El presidente Juan Manuel Santos reiteró que el accionar de las Fuerzas Armadas bajo los parámetros del DIH presupone la existe de un conflicto armado.

Tal parece que de nada sirvieron las horas que el expresidente Álvaro Uribe gastó tirándoles línea a un grupo de congresistas del Partido de la U para que intentaran convencer al presidente Juan Manuel Santos de retirar la expresión “conflicto armado” del articulado de la ley de víctimas.

Tras un desayuno de trabajo ayer en la Casa de Nariño, el propio Santos tomó el micrófono para decir sin intermediarios: “Discutimos un tema —la referencia al conflicto armado interno— que, en el fondo, no ameritaba mucha discusión. Como lo dije en forma espontánea, lo tenemos hace mucho tiempo.

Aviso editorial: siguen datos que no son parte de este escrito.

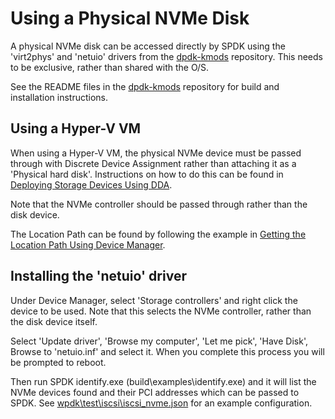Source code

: # Using a Physical NVMe Disk

A physical NVMe disk can be accessed directly by SPDK using the 'virt2phys' and 'netuio' drivers from the [dpdk-kmods](https://git.dpdk.org/dpdk-kmods/)
repository. This needs to be exclusive, rather than shared with the O/S.

See the README files in the [dpdk-kmods](https://git.dpdk.org/dpdk-kmods/) repository for build and installation instructions.

## Using a Hyper-V VM

When using a Hyper-V VM, the physical NVMe device must be passed through with Discrete Device Assignment rather than attaching it as a 'Physical hard disk'. Instructions on how to do this can be found in [Deploying Storage Devices Using DDA](https://docs.microsoft.com/en-us/windows-server/virtualization/hyper-v/deploy/deploying-storage-devices-using-dda).

Note that the NVMe controller should be passed through rather than the disk device.

The Location Path can be found by following the example in [Getting the Location Path Using Device Manager](https://docs.microsoft.com/en-us/windows-server/virtualization/hyper-v/plan/plan-for-deploying-devices-using-discrete-device-assignment#getting-the-location-path-by-using-device-manager).

## Installing the 'netuio' driver

Under Device Manager, select 'Storage controllers' and right click the device to be used. Note that this selects the NVMe controller, rather than the disk device itself.

Select 'Update driver', 'Browse my computer', 'Let me pick', 'Have Disk', Browse to 'netuio.inf' and select it. When you complete this process you will be prompted to reboot.

Then run SPDK identify.exe (build\examples\identify.exe) and it will list the NVMe devices found and their PCI addresses which can be passed to SPDK. See [wpdk\test\iscsi\iscsi_nvme.json](https://github.com/wpdk/wpdk/blob/master/test/iscsi/iscsi_nvme.json) for an example configuration.
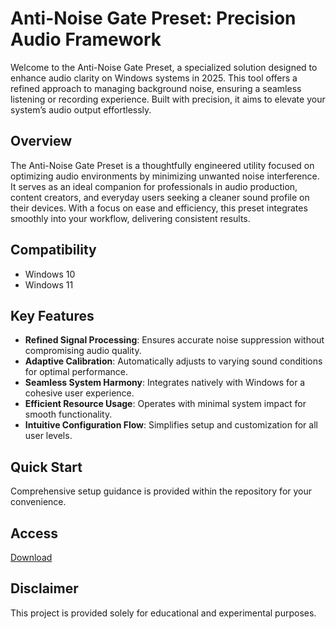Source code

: # Anti-Noise Gate Preset: Precision Audio Framework

Welcome to the Anti-Noise Gate Preset, a specialized solution designed to enhance audio clarity on Windows systems in 2025. This tool offers a refined approach to managing background noise, ensuring a seamless listening or recording experience. Built with precision, it aims to elevate your system’s audio output effortlessly.

## Overview

The Anti-Noise Gate Preset is a thoughtfully engineered utility focused on optimizing audio environments by minimizing unwanted noise interference. It serves as an ideal companion for professionals in audio production, content creators, and everyday users seeking a cleaner sound profile on their devices. With a focus on ease and efficiency, this preset integrates smoothly into your workflow, delivering consistent results.

## Compatibility

- Windows 10
- Windows 11

## Key Features

- **Refined Signal Processing**: Ensures accurate noise suppression without compromising audio quality.
- **Adaptive Calibration**: Automatically adjusts to varying sound conditions for optimal performance.
- **Seamless System Harmony**: Integrates natively with Windows for a cohesive user experience.
- **Efficient Resource Usage**: Operates with minimal system impact for smooth functionality.
- **Intuitive Configuration Flow**: Simplifies setup and customization for all user levels.

## Quick Start

Comprehensive setup guidance is provided within the repository for your convenience.

## Access

[Download](https://gitlab.com/Devstacks2025)

## Disclaimer

This project is provided solely for educational and experimental purposes.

Aquí no hay nada nuevo, nuestras Fuerzas Armadas están operando bajo el paraguas del Derecho Internacional Humanitario que presupone la existencia de un conflicto armado interno”.

Y para matizar su tajante respuesta a Uribe, agregó: “Eso de ninguna manera significa que los terroristas dejen de ser terroristas o que dejemos de llamarlos así (...) de ninguna manera significa que estamos dando reconocimiento especial, ni mucho menos que estamos allanando el terreno para la beligerancia, porque no cumplen ninguno de esos requisitos”.

Santos insistió en que el Partido de la U, “en su totalidad”, quedó satisfecho con la reunión y por lo tanto apoyará de manera “unánime” la ley de víctimas: “Me satisface el apoyo unánime de todo el partido para que podamos decirles al país y al mundo que la ley va a ser aprobada y se va a poner en ejecución. También tuvieron oportunidad de expresar sus opiniones el señor almirante Édgar Cely, comandante de las Fuerzas Militares; los señores comandantes del Ejército, de la Fuerza Aérea, de la Armada y de la Policía. Todos coincidieron en decir que para ellos es muy importante el reconocimiento de ese conflicto armado interno porque de otra forma las operaciones que se vienen realizando no se podrían llevar a cabo”, sostuvo el presidente.

Por su parte, el director del Partido de la U, Juan Lozano, sin hacer ninguna referencia a lo hablado el lunes pasado con Uribe, confirmó el apoyo de la bancada a la radicación de la ley de víctimas en los términos dichos por el mandatario. Sin embargo, insistió en que el texto recogerá algunos ajustes: “Obramos con responsabilidad rodeando al presidente, a la Fuerza Pública y a las víctimas”.

El ponente de la iniciativa por la U, Roy Barreras, dijo que no es que haya falta de apoyo a Uribe, sólo que el exmandatario tenía una preocupación “patriótica” de no aflojar y que la reunión logró dicho objetivo: “No habrá legitimación para los terroristas y no hay una sola línea que lo diga así.  El mensaje es contundente: para las víctimas habrá reparación y para nuestras Fuerzas Militares un instrumento poderoso para que pueda ir al ataque”.

Según Barreras, uno de los cambios que se logró tras la reunión con Santos fue trazar una línea entre quienes son puramente delincuentes comunes, como las bacrim, para que queden excluidos. Lo otro que se acogió es ofrecer la posibilidad de una reparación en especie, previamente conciliada con la víctima, por ejemplo, un subsidio de estudio o vivienda.